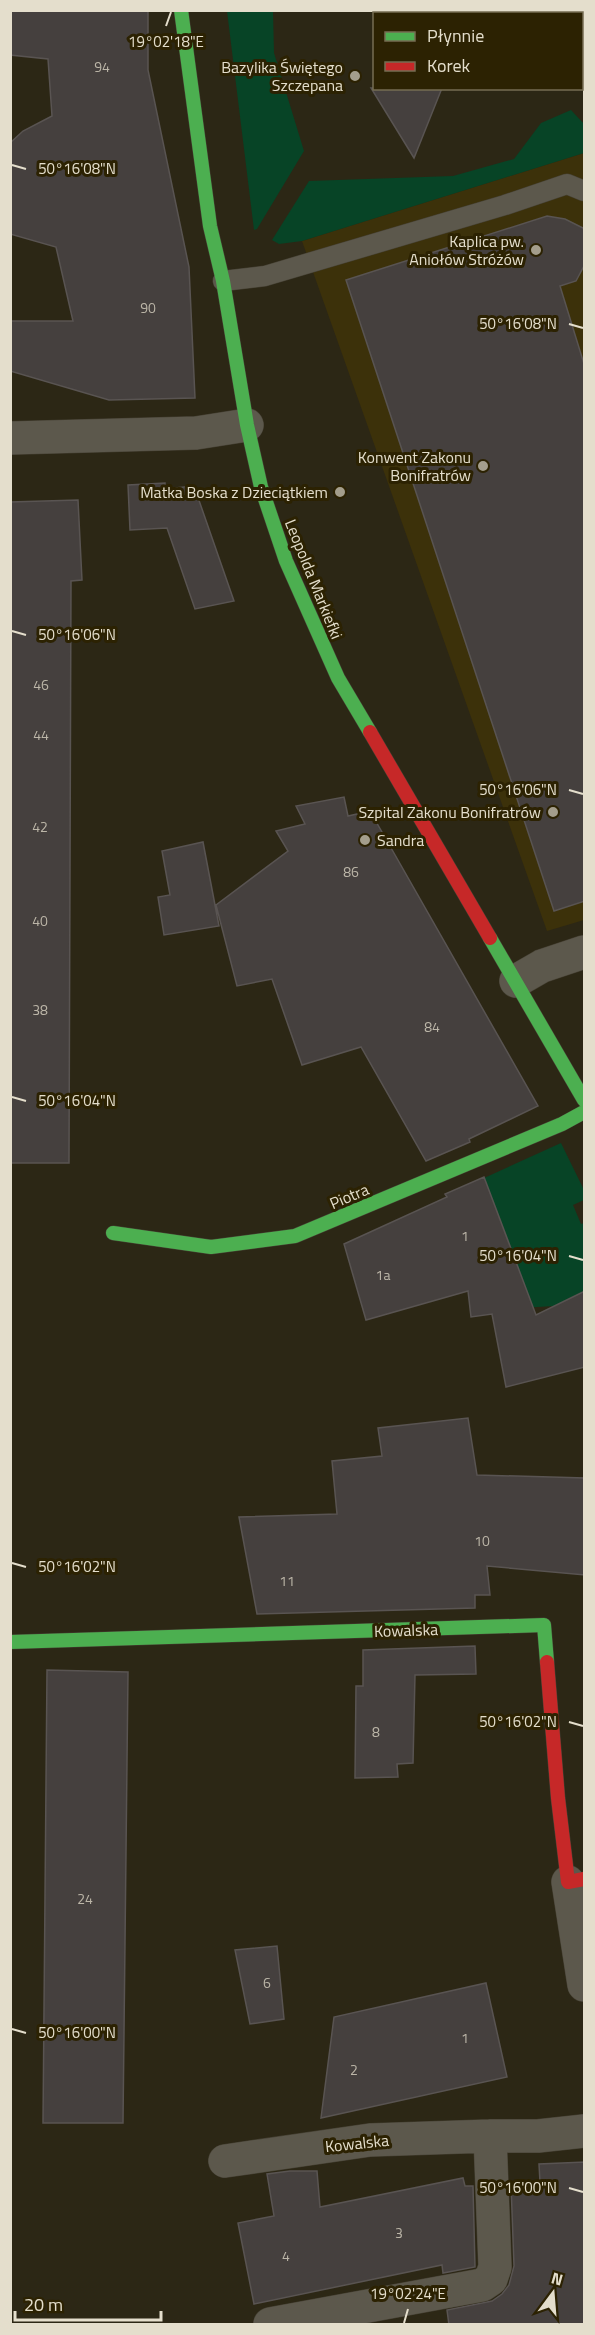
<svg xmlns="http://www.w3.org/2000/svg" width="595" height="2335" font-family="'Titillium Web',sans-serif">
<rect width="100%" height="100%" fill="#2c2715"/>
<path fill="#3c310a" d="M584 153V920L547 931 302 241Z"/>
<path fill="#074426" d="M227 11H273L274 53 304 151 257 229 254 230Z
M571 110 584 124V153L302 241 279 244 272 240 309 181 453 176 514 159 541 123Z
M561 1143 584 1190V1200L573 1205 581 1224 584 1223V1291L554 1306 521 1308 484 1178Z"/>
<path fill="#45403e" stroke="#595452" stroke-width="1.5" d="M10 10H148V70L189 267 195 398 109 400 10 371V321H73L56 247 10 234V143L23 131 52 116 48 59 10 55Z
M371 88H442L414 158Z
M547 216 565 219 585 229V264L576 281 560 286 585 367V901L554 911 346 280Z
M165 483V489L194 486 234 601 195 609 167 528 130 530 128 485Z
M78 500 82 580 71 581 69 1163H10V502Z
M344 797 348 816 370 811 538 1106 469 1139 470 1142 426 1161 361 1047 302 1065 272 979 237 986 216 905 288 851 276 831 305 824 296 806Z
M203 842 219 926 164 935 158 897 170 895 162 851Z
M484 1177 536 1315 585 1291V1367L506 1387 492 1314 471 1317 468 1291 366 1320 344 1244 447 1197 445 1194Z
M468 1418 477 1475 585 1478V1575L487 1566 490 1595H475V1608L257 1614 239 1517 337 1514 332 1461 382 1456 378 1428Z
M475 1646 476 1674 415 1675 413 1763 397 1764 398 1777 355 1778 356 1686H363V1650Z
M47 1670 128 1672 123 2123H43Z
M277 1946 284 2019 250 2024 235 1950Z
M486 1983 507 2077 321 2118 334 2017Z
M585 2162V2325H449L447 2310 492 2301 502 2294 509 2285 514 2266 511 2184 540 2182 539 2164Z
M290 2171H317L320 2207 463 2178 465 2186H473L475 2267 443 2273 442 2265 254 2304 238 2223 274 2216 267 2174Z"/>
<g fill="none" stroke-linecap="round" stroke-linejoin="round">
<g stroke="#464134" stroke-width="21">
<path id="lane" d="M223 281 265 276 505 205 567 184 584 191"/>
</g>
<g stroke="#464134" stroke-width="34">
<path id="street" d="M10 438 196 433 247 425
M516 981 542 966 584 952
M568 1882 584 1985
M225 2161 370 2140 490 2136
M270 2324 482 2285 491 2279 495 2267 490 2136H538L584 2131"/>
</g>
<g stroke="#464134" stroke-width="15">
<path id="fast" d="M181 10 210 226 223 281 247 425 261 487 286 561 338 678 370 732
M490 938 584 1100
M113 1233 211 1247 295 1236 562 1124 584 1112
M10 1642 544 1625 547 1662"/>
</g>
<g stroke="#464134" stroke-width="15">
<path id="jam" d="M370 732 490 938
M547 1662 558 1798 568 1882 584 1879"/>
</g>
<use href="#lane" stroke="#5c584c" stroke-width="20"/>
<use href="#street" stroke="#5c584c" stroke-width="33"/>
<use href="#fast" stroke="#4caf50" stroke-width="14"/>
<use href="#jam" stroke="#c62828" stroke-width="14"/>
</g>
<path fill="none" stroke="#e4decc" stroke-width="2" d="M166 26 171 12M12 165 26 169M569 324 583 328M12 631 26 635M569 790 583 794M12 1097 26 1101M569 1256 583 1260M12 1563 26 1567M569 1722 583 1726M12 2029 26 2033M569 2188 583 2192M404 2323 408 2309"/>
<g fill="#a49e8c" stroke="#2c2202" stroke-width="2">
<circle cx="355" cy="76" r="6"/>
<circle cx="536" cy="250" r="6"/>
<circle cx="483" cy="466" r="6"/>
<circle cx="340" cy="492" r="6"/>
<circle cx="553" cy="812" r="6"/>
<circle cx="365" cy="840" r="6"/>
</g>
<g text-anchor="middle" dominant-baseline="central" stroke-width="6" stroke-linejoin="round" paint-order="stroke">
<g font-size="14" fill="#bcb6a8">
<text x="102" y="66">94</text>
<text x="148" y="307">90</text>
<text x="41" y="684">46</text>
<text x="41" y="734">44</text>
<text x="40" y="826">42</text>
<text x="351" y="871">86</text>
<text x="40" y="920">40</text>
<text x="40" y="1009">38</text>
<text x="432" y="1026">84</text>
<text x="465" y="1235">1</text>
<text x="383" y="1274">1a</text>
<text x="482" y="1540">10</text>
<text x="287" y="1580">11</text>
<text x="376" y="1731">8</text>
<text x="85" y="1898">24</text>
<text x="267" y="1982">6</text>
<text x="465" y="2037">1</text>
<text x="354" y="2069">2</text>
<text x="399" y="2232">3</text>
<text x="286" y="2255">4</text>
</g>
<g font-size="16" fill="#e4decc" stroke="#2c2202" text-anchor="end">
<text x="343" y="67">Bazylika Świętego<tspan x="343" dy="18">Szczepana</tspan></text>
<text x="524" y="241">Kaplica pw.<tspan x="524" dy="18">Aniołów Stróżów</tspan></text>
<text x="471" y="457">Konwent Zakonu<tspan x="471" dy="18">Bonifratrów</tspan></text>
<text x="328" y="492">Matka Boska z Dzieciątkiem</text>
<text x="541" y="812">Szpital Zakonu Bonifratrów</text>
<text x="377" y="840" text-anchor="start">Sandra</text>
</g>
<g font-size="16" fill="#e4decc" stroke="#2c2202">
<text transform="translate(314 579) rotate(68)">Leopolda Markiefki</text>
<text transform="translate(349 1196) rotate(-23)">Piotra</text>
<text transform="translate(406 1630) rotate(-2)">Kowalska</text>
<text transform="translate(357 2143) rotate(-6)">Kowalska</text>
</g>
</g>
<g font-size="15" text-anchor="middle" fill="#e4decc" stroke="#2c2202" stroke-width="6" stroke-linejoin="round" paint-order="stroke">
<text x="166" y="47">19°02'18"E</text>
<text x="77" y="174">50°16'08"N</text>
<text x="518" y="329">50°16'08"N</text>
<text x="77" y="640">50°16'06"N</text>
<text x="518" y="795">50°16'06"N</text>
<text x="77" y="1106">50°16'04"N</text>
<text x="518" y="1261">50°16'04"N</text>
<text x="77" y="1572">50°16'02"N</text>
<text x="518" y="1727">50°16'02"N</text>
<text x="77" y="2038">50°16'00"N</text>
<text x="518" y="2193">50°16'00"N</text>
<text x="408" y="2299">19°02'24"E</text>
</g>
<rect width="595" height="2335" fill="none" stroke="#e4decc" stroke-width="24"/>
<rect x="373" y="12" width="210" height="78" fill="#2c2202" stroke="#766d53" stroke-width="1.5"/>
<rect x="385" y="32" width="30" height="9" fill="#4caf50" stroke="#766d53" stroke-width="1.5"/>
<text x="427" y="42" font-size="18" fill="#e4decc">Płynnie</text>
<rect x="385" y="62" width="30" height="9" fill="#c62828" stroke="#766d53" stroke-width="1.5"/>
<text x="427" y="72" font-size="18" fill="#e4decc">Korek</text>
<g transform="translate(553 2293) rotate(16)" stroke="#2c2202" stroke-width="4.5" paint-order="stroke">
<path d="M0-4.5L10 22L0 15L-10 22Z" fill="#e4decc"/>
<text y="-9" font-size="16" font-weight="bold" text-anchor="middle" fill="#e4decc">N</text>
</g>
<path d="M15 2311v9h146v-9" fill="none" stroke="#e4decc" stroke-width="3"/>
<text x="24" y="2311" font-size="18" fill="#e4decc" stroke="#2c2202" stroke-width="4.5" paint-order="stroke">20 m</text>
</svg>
...
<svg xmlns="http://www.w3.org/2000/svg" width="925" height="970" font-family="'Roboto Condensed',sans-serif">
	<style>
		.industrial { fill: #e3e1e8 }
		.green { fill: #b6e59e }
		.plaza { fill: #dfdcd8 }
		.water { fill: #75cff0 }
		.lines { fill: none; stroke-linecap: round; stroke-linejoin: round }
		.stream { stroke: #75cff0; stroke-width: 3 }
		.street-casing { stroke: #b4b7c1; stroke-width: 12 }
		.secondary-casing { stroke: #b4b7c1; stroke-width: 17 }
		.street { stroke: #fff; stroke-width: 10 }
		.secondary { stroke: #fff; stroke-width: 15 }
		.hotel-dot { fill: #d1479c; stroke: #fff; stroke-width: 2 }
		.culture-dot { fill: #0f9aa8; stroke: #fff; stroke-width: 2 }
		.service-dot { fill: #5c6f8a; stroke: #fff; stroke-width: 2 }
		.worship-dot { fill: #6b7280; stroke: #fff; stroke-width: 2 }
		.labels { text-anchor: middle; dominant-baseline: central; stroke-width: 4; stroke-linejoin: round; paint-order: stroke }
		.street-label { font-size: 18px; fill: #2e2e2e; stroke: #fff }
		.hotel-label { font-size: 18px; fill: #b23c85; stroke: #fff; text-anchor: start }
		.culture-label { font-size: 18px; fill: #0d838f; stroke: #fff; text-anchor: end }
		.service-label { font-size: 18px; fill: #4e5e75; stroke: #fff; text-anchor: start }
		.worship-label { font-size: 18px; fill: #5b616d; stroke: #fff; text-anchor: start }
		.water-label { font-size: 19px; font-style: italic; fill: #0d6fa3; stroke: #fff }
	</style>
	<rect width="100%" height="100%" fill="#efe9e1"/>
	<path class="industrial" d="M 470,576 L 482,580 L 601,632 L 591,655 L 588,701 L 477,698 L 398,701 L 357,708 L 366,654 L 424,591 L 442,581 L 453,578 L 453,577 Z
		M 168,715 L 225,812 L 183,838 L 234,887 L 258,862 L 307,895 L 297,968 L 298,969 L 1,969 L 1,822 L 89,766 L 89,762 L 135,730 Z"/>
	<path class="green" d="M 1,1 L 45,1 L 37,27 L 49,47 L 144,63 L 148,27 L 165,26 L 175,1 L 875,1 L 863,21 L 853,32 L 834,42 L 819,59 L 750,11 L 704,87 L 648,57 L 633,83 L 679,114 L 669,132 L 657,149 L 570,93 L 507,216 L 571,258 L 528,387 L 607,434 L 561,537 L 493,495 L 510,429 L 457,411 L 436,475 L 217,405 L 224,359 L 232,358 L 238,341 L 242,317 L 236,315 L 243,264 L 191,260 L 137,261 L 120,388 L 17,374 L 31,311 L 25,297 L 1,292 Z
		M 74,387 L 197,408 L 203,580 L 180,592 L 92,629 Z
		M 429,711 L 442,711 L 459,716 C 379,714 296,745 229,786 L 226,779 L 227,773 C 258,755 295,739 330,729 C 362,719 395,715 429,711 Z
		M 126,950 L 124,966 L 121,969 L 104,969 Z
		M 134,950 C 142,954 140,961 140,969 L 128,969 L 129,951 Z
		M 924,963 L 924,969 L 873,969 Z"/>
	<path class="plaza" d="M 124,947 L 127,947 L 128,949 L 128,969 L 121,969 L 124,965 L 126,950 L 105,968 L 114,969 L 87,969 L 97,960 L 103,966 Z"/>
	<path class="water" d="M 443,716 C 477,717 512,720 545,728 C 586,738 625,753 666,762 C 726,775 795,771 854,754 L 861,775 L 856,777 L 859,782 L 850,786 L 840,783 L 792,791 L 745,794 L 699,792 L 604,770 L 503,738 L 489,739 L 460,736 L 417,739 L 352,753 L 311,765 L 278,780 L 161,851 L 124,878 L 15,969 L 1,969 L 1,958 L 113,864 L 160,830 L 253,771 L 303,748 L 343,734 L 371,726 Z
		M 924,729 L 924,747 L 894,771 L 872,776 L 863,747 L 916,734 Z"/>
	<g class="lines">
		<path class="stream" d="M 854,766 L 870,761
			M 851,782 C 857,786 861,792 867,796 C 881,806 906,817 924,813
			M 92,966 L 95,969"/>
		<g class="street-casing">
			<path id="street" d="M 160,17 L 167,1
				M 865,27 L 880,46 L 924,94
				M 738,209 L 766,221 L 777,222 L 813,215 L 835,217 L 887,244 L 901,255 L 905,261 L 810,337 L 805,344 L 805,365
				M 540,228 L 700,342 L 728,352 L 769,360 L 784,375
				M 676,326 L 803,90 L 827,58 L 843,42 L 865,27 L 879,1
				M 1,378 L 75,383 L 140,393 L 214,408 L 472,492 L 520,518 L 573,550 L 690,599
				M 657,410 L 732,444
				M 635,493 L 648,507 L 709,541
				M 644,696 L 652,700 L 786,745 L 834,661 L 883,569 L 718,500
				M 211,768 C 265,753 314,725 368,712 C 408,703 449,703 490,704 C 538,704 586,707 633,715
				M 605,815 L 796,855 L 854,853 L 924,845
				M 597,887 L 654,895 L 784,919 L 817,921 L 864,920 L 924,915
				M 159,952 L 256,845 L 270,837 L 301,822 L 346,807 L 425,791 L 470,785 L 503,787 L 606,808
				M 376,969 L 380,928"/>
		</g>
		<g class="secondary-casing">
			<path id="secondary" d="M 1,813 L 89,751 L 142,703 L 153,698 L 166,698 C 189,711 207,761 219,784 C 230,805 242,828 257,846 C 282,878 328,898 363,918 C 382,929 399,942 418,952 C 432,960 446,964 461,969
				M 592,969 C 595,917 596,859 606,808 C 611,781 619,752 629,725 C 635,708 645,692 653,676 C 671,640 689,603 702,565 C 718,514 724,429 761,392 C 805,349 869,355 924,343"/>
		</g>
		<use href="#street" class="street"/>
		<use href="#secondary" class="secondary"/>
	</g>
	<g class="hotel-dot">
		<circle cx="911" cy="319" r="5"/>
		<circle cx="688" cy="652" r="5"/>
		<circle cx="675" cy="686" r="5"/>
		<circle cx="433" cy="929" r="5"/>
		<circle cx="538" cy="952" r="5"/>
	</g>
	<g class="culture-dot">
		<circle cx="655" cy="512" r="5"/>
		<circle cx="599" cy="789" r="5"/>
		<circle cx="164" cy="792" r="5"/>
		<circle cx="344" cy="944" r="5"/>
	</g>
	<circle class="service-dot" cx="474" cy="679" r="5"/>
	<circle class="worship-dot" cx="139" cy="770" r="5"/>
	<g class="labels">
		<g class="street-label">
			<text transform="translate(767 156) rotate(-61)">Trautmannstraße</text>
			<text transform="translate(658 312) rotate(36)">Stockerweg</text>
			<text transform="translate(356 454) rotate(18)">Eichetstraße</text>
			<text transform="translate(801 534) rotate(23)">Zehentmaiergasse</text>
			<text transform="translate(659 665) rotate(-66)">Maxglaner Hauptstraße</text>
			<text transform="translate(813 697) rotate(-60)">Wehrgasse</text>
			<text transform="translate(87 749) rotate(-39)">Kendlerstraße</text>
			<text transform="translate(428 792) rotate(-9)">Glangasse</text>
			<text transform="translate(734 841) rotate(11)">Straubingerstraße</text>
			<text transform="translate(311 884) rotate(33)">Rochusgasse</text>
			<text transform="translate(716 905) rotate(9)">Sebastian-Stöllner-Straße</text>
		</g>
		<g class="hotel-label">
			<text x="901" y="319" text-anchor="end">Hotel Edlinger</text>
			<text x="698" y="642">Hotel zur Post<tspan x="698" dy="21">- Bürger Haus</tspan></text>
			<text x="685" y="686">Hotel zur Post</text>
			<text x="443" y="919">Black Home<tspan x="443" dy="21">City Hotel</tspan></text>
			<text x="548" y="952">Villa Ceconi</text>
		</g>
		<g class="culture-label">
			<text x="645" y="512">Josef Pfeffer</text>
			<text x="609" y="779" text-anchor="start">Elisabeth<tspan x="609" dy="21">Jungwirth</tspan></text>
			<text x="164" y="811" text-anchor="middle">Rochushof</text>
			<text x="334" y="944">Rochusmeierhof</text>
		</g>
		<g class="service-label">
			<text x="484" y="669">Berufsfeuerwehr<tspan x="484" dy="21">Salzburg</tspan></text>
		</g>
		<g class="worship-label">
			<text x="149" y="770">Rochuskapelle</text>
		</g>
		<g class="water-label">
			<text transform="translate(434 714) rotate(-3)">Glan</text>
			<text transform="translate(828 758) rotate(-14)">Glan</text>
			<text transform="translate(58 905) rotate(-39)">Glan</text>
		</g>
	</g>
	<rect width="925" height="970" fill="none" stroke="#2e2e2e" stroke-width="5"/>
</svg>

▶ [TASK STATEMENT] Review the preceding data and report every line that includes the string "linecap".

▶ [TASK OUTPUT]
<g fill="none" stroke-linecap="round" stroke-linejoin="round">
		.lines { fill: none; stroke-linecap: round; stroke-linejoin: round }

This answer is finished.